* _TASK OBJECTIVE_:
Keep the pictures out while you transcribe the listing below exactly.

-- Opening Marker --

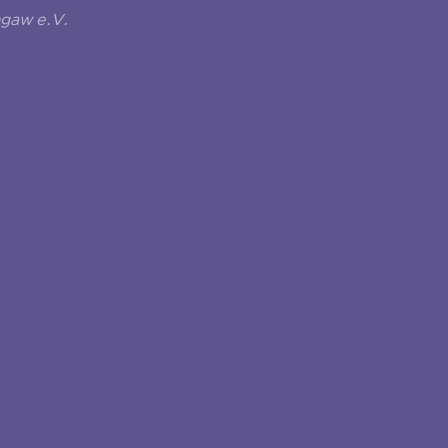
ngaw e.V.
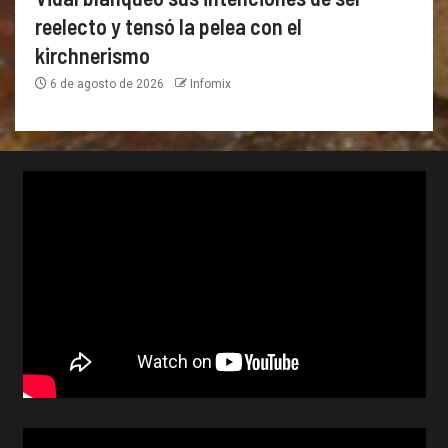
reelecto y tensó la pelea con el
kirchnerismo
6 de agosto de 2026
Infomix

-- Closing Marker --

* _ANSWER AREA_:
ngaw e.V.
reelecto y tensó la pelea con el
kirchnerismo
6 de agosto de 2026
Infomix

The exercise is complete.